O despertador soou às 6 horas daquela manhã. Ao se levantar do sofá, Lau percebeu que sua mulher não estava. Entrou no quarto a fim de desligar o alarme e descobrir se acertara ao intuir que ela estaria na cama: porém, antes de clicar na aba do aplicativo Despertador, na tela do smartfone, o sistema entrou em modo soneca, que duraria 15 minutos. Ato contínuo: “Ué!, a cama está vazia”. Põe a mão no lado esquerdo do abdômen: sem dor, a crise dera uma trégua. “Ana!
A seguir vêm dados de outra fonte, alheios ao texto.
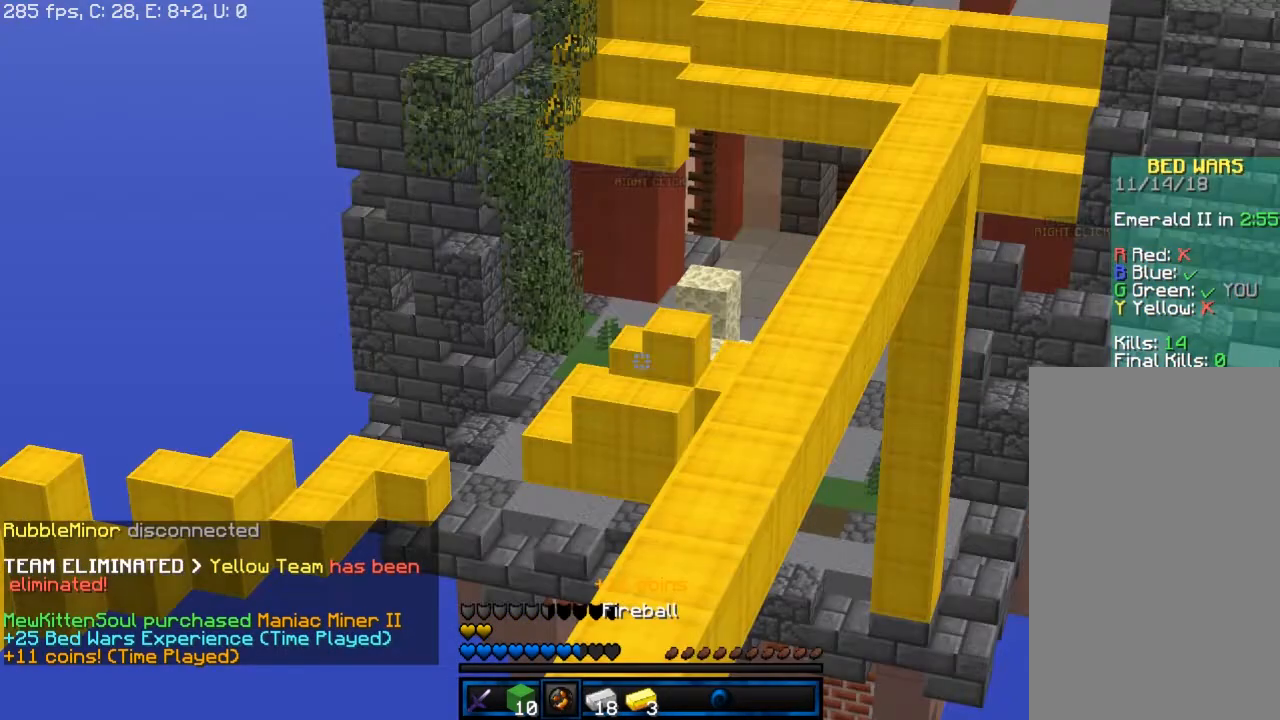
{"keys": ["space"], "mouse": ["right"], "events": [[400, "space", "down"], [467, "mouse_right", "down"]]}
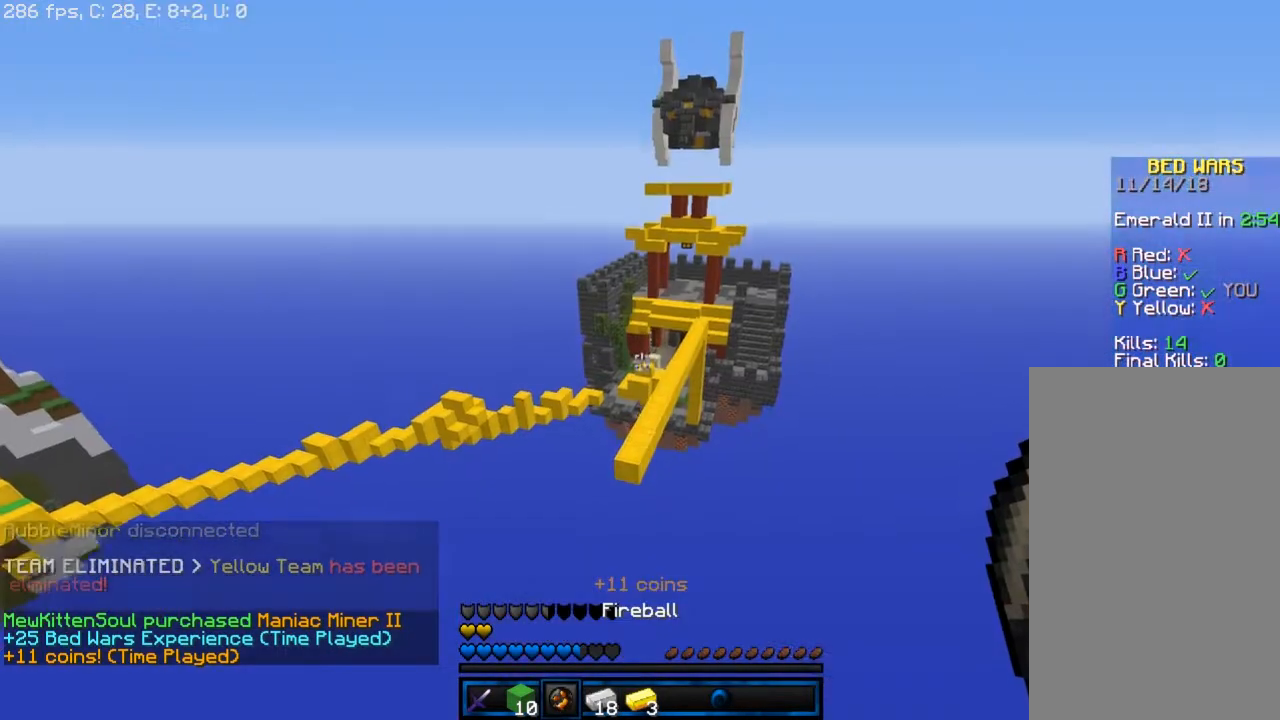
{"keys": [], "mouse": [], "events": [[50, "space", "up"], [167, "mouse_right", "up"]]}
Ana!”. Caminha até a cozinha, onde encontra sua esposa caída sobre o tapete de vinil, ao pé da máquina de lavar louças. Ao lado de sua cabeça, havia uma poça de vômito; e ela estava banhada em suor. No quarto, o despertador dispara novamente.

No hospital, Lau e sua mulher ficaram em alas distintas: Lau foi submetido a uma cirurgia para retirar as pedras nos rins; e Ana, a uma angioplastia de emergência — mas sem sucesso. Naquela tarde, mesmo em resguardo, Lau confessou-se com o padre João, ele parecia recuperar-se rapidamente. No momento em que o sacerdote, despedindo-se, abria a porta do quarto, Lau pôde ver, de relance, o enfermeiro que empurrava uma maca. O professor não sabia, mas aquele corpo incógnito sobre a maca era o de Ana, a caminho do necrotério.